Many survivors of premature birth and perinatal brain injury suffer from long-term neurological sequelae. These newborns urgently need early effective and safe interventions for neuroprotection. Our group is interested in the pharmacology of a voltage-gated potassium channel called Kv1.3 (KCNA3), which plays an important role in immune cell activation by modulating membrane potential to influence intracellular mechanisms such as Ca2+ signaling. Our group previously found that Kv1.3 is required for the pro-inflammatory state of microglia, and has provided evidence to support Kv1.3 as a therapeutic target for Alzheimer's disease and adult stroke. Recently we extended our study to a mouse model of neonatal lipopolysaccharides- sensitized hypoxic-ischemic brain injury (LPS-HI), in which activation of mononuclear phagocytes (MPs, which include microglia, monocytes, and macrophages) plays a key pathological role. This model replicates a major form of perinatal brain injury in which perinatal infection/inflammation sensitizes the brain to subsequent HI insult and augments brain injury. We showed that Kv1.3 knockout or selective pharmacological inhibition of Kv1.3 mitigates the LPS-HI brain injury. Surprisingly, while Kv1.3 RNA and protein levels were increased in MPs isolated from LPS-HI brains, whole-cell patch-clamp failed to detect significant plasma membrane Kv1.3 (PM-Kv1.3) channel activity on the MP cell surface. A logical inference is that an intracellular pool of Kv1.3, such as Kv1.3 in mitochondria, described in some tumor cell lines, is activated instead. Indeed, our recent data show increased mitochondrial Kv1.3 (mito-Kv1.3) in MPs isolated from LPS-HI brains. This discovery marks an important difference in MP activation mechanisms between the neonatal LPS-HI model and the adult models of stroke, Alzheimer's, and LPS injection, as in the latter the PM-Kv1.3 activity is significantly upregulated. Our hypothesis, therefore, is that pro-inflammatory activation of MPs, critical for neurotoxic actions in LPS-HI, requires Kv1.3, with a major contribution from mito-Kv1.3. To test this hypothesis, we will address three Aims.
In Aim 1 we will use a targeted deletion approach to distinguish the respective contributions of Kv1.3 in residential microglia and Kv1.3 in invading monocytes. Such a determination will help understand dynamic neuroimmune mechanisms involving monocyte-microglia interactions and neuronal injury, about which little is known in neonatal brains. In view of our novel findings regarding mito-Kv1.3, in Aim 2 we will validate mito- Kv1.3 as a potential therapeutic target for LPS-HI brain injury. Pharmacological tools that are able to selectively target PM-Kv1.3 and mito-Kv1.3 will be tested for their efficacy in mitigating brain injury in the LPS- HI model.

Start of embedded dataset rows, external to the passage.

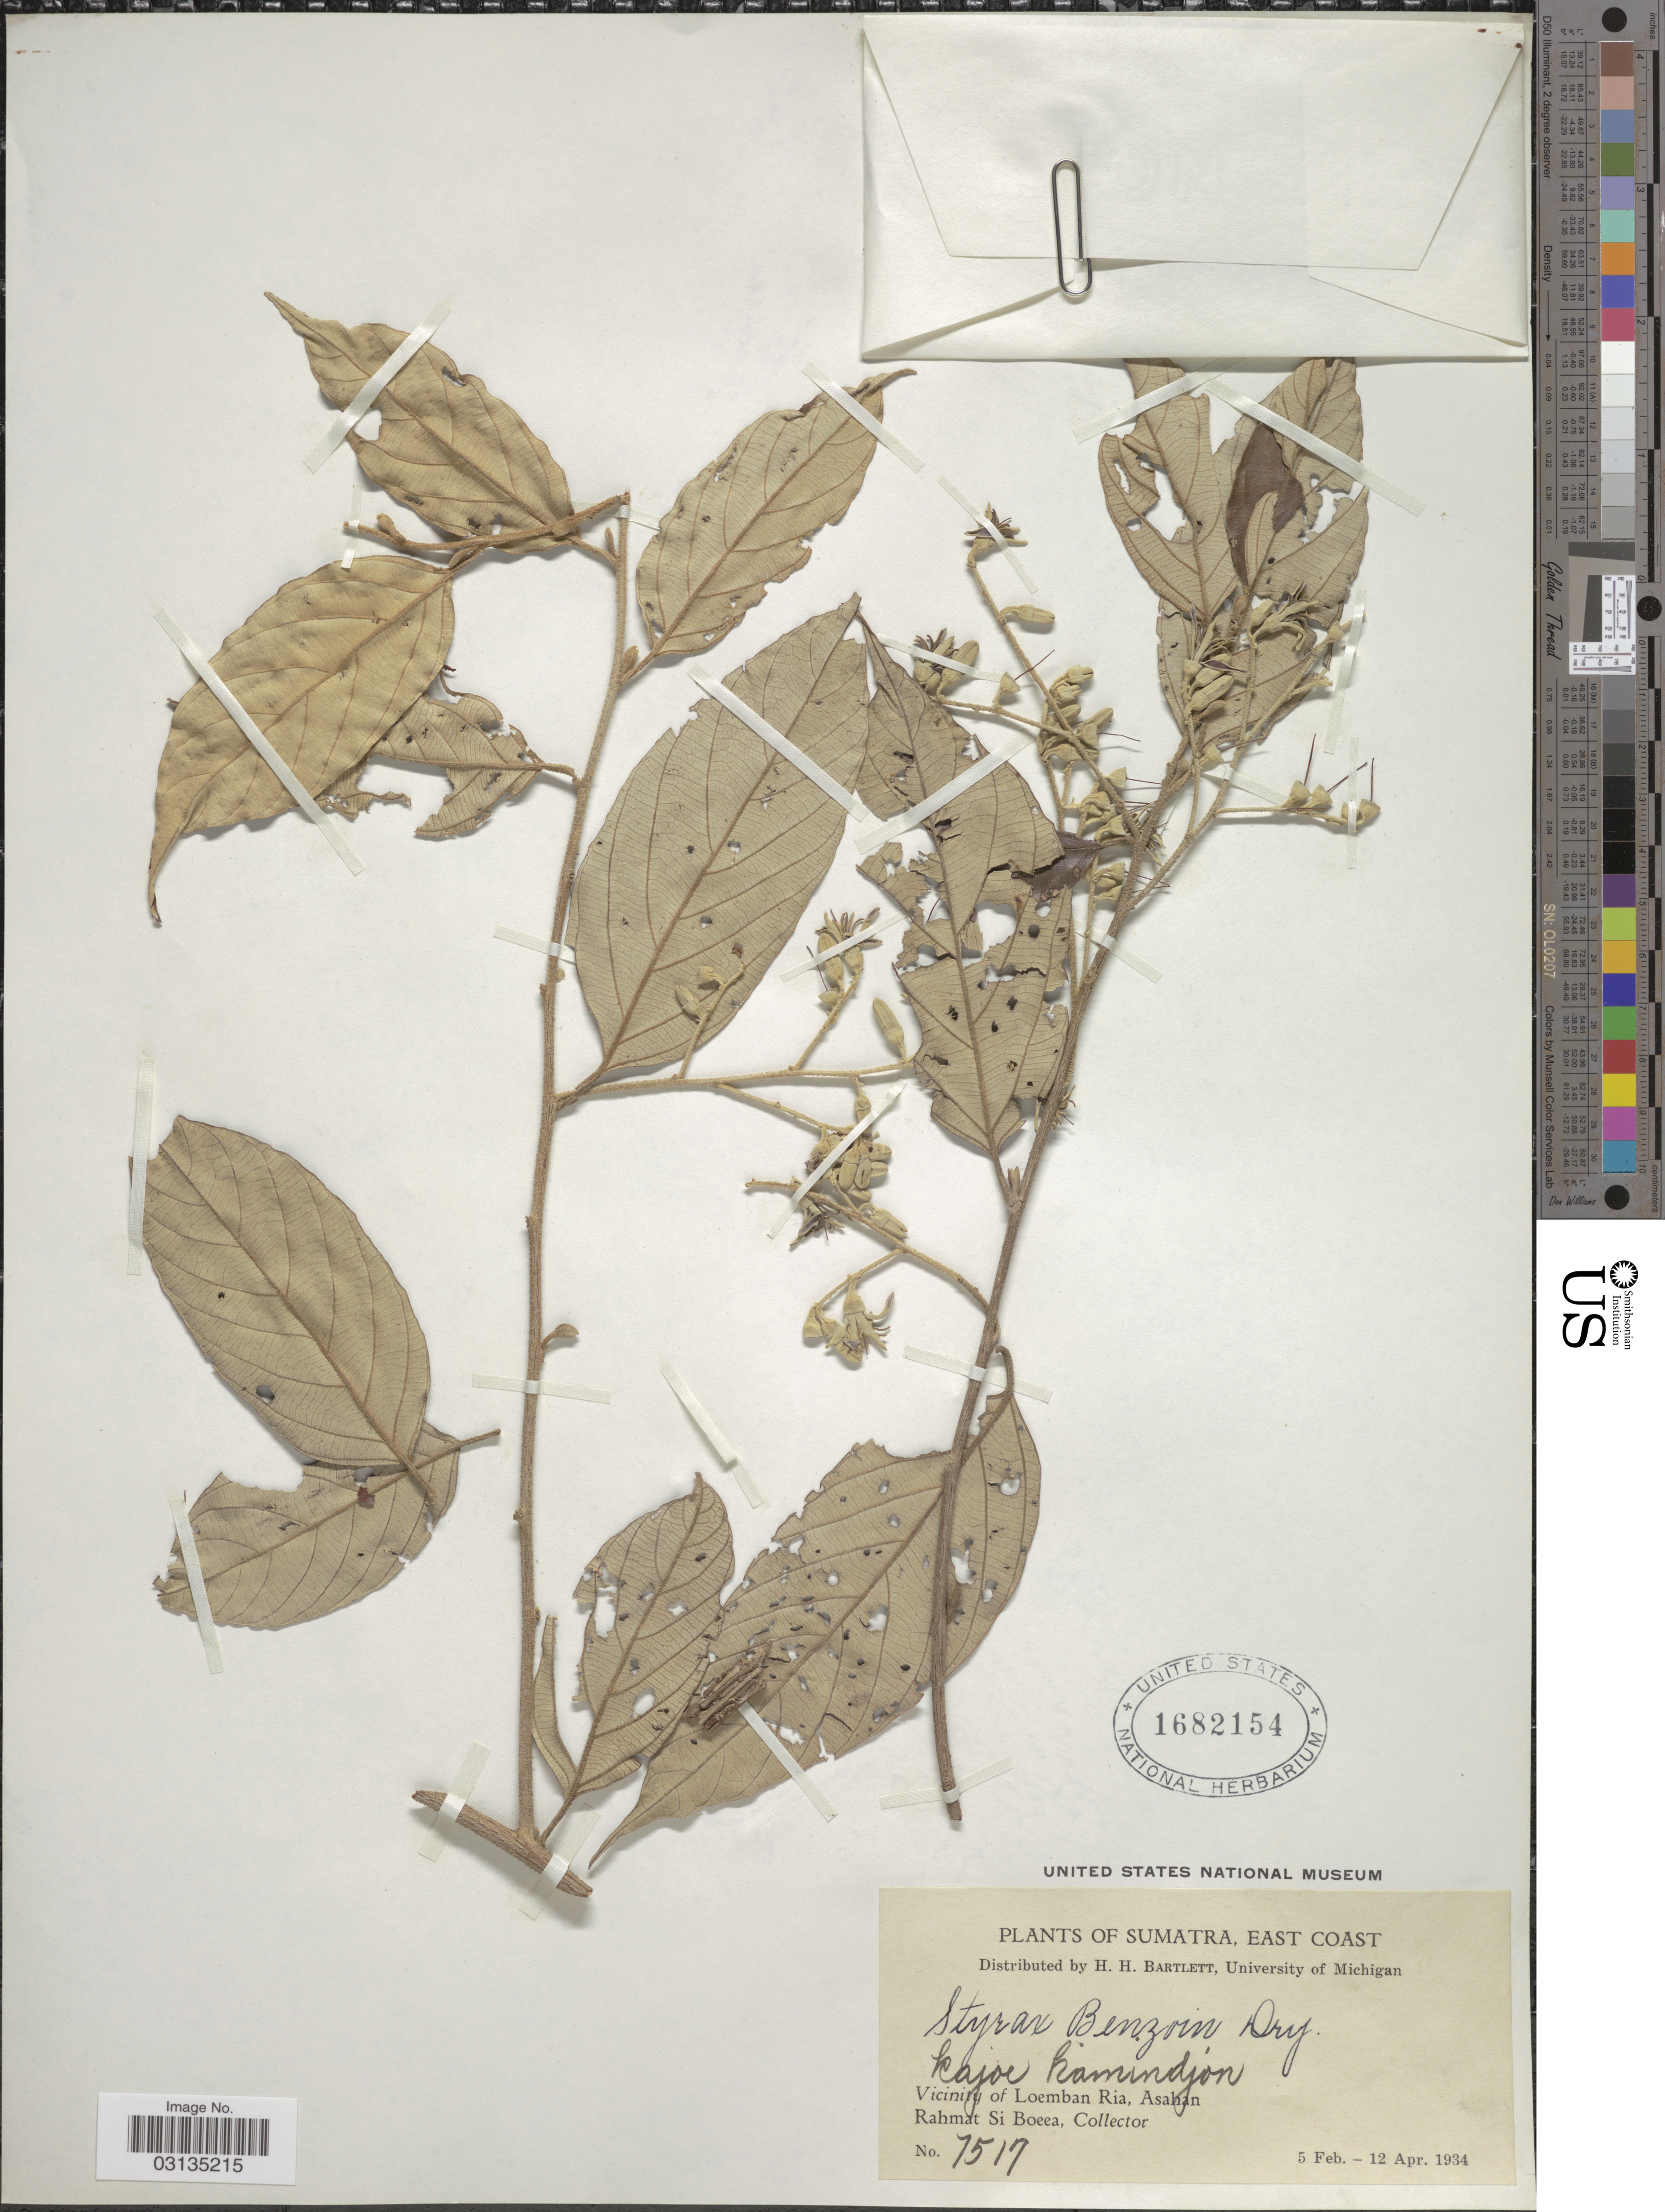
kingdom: Plantae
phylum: Tracheophyta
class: Magnoliopsida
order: Ericales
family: Styracaceae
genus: Styrax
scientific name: Styrax benzoin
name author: Dryand.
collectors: Rahmat Si Boeea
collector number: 7517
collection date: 1934-02-05/1934-04-12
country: Indonesia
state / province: Sumatra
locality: East Coast, Vicinity of Loemban Ria, Asahan.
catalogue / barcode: US 1682154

In Aim 3, we will further test the hypothesis that mito-Kv1.3, via regulating mitochondrial membrane potential, facilitates reprogramming of mitochondrial metabolic state to drive functional polarization. Our goal is to uncover the mechanistic link between mito-Kv1.3 and MP activation state, and design promising new therapeutic approaches to mitigate perinatal brain injury.
Babies surviving from neonatal ICU often have long-term brain injury from a combination of infection and hypoxia/ischemia insult. We will test whether drugs targeting a potassium channel called Kv1.3 on myeloid cells (a kind of white cells that become activated during brain insult) can mitigate brain injury. We specifically will investigate if a novel mitochondrial form of Kv1.3 can be a drug target for perinatal brain injury.